--- begin ---
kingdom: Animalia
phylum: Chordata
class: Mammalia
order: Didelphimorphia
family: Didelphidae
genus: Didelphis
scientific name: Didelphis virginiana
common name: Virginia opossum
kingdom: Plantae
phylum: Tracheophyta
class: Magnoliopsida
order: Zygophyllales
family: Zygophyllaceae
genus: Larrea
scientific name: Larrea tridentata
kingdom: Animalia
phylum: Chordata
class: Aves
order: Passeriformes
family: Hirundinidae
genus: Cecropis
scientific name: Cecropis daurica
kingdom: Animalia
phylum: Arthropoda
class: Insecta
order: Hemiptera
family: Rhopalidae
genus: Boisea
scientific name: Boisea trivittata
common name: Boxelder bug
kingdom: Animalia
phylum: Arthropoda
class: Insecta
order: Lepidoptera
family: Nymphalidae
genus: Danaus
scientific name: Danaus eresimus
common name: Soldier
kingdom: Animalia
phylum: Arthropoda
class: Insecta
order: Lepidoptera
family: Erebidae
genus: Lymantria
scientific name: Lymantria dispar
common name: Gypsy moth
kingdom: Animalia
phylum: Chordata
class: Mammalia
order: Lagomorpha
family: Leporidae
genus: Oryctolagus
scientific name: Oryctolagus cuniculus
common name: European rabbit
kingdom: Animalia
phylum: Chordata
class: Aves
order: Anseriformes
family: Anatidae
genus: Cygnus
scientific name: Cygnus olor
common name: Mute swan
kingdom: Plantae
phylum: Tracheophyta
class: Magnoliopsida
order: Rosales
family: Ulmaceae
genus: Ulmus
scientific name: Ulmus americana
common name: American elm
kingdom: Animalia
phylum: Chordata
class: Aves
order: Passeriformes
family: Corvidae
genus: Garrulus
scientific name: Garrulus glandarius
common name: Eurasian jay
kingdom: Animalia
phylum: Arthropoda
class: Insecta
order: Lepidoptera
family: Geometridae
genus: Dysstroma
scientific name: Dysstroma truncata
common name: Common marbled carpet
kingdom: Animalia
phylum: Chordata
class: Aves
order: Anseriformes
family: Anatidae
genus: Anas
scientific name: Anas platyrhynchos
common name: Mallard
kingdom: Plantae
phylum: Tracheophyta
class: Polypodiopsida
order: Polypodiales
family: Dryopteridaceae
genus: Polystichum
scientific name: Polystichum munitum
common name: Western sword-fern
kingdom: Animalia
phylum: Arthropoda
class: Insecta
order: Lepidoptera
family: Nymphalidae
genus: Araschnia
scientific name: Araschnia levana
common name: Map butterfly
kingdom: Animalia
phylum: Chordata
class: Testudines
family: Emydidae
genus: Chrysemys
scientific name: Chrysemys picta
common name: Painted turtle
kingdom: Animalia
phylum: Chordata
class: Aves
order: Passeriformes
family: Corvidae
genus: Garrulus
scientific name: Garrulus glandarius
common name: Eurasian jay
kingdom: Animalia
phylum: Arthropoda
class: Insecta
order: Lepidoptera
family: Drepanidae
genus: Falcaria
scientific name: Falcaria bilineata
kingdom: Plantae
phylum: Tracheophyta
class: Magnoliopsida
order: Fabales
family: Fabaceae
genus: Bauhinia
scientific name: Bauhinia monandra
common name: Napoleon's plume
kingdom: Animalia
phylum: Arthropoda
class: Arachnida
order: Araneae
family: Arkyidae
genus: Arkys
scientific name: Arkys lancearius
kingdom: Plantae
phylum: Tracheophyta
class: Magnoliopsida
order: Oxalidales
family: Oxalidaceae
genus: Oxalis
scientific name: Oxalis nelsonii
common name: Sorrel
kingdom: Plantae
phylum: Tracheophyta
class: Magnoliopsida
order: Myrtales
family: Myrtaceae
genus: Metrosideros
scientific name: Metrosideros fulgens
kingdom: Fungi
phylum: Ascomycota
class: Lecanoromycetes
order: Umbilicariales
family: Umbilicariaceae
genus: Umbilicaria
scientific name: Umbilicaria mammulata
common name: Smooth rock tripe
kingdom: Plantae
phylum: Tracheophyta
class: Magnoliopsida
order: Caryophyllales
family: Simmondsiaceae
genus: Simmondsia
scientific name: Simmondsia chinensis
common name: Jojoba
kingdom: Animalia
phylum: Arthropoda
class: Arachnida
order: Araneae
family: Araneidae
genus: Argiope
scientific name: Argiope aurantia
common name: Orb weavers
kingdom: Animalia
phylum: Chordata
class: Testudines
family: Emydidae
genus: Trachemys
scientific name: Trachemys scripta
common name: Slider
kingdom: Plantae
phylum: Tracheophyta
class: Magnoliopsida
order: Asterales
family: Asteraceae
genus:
--- end ---
§ TASK DIRECTIONS: Present the lines from all of the items above as one numbered list, omitting any blank lines.

§ FINAL ANSWER:
1. kingdom: Animalia
2. phylum: Chordata
3. class: Mammalia
4. order: Didelphimorphia
5. family: Didelphidae
6. genus: Didelphis
7. scientific name: Didelphis virginiana
8. common name: Virginia opossum
9. kingdom: Plantae
10. phylum: Tracheophyta
11. class: Magnoliopsida
12. order: Zygophyllales
13. family: Zygophyllaceae
14. genus: Larrea
15. scientific name: Larrea tridentata
16. kingdom: Animalia
17. phylum: Chordata
18. class: Aves
19. order: Passeriformes
20. family: Hirundinidae
21. genus: Cecropis
22. scientific name: Cecropis daurica
23. kingdom: Animalia
24. phylum: Arthropoda
25. class: Insecta
26. order: Hemiptera
27. family: Rhopalidae
28. genus: Boisea
29. scientific name: Boisea trivittata
30. common name: Boxelder bug
31. kingdom: Animalia
32. phylum: Arthropoda
33. class: Insecta
34. order: Lepidoptera
35. family: Nymphalidae
36. genus: Danaus
37. scientific name: Danaus eresimus
38. common name: Soldier
39. kingdom: Animalia
40. phylum: Arthropoda
41. class: Insecta
42. order: Lepidoptera
43. family: Erebidae
44. genus: Lymantria
45. scientific name: Lymantria dispar
46. common name: Gypsy moth
47. kingdom: Animalia
48. phylum: Chordata
49. class: Mammalia
50. order: Lagomorpha
51. family: Leporidae
52. genus: Oryctolagus
53. scientific name: Oryctolagus cuniculus
54. common name: European rabbit
55. kingdom: Animalia
56. phylum: Chordata
57. class: Aves
58. order: Anseriformes
59. family: Anatidae
60. genus: Cygnus
61. scientific name: Cygnus olor
62. common name: Mute swan
63. kingdom: Plantae
64. phylum: Tracheophyta
65. class: Magnoliopsida
66. order: Rosales
67. family: Ulmaceae
68. genus: Ulmus
69. scientific name: Ulmus americana
70. common name: American elm
71. kingdom: Animalia
72. phylum: Chordata
73. class: Aves
74. order: Passeriformes
75. family: Corvidae
76. genus: Garrulus
77. scientific name: Garrulus glandarius
78. common name: Eurasian jay
79. kingdom: Animalia
80. phylum: Arthropoda
81. class: Insecta
82. order: Lepidoptera
83. family: Geometridae
84. genus: Dysstroma
85. scientific name: Dysstroma truncata
86. common name: Common marbled carpet
87. kingdom: Animalia
88. phylum: Chordata
89. class: Aves
90. order: Anseriformes
91. family: Anatidae
92. genus: Anas
93. scientific name: Anas platyrhynchos
94. common name: Mallard
95. kingdom: Plantae
96. phylum: Tracheophyta
97. class: Polypodiopsida
98. order: Polypodiales
99. family: Dryopteridaceae
100. genus: Polystichum
101. scientific name: Polystichum munitum
102. common name: Western sword-fern
103. kingdom: Animalia
104. phylum: Arthropoda
105. class: Insecta
106. order: Lepidoptera
107. family: Nymphalidae
108. genus: Araschnia
109. scientific name: Araschnia levana
110. common name: Map butterfly
111. kingdom: Animalia
112. phylum: Chordata
113. class: Testudines
114. family: Emydidae
115. genus: Chrysemys
116. scientific name: Chrysemys picta
117. common name: Painted turtle
118. kingdom: Animalia
119. phylum: Chordata
120. class: Aves
121. order: Passeriformes
122. family: Corvidae
123. genus: Garrulus
124. scientific name: Garrulus glandarius
125. common name: Eurasian jay
126. kingdom: Animalia
127. phylum: Arthropoda
128. class: Insecta
129. order: Lepidoptera
130. family: Drepanidae
131. genus: Falcaria
132. scientific name: Falcaria bilineata
133. kingdom: Plantae
134. phylum: Tracheophyta
135. class: Magnoliopsida
136. order: Fabales
137. family: Fabaceae
138. genus: Bauhinia
139. scientific name: Bauhinia monandra
140. common name: Napoleon's plume
141. kingdom: Animalia
142. phylum: Arthropoda
143. class: Arachnida
144. order: Araneae
145. family: Arkyidae
146. genus: Arkys
147. scientific name: Arkys lancearius
148. kingdom: Plantae
149. phylum: Tracheophyta
150. class: Magnoliopsida
151. order: Oxalidales
152. family: Oxalidaceae
153. genus: Oxalis
154. scientific name: Oxalis nelsonii
155. common name: Sorrel
156. kingdom: Plantae
157. phylum: Tracheophyta
158. class: Magnoliopsida
159. order: Myrtales
160. family: Myrtaceae
161. genus: Metrosideros
162. scientific name: Metrosideros fulgens
163. kingdom: Fungi
164. phylum: Ascomycota
165. class: Lecanoromycetes
166. order: Umbilicariales
167. family: Umbilicariaceae
168. genus: Umbilicaria
169. scientific name: Umbilicaria mammulata
170. common name: Smooth rock tripe
171. kingdom: Plantae
172. phylum: Tracheophyta
173. class: Magnoliopsida
174. order: Caryophyllales
175. family: Simmondsiaceae
176. genus: Simmondsia
177. scientific name: Simmondsia chinensis
178. common name: Jojoba
179. kingdom: Animalia
180. phylum: Arthropoda
181. class: Arachnida
182. order: Araneae
183. family: Araneidae
184. genus: Argiope
185. scientific name: Argiope aurantia
186. common name: Orb weavers
187. kingdom: Animalia
188. phylum: Chordata
189. class: Testudines
190. family: Emydidae
191. genus: Trachemys
192. scientific name: Trachemys scripta
193. common name: Slider
194. kingdom: Plantae
195. phylum: Tracheophyta
196. class: Magnoliopsida
197. order: Asterales
198. family: Asteraceae
199. genus:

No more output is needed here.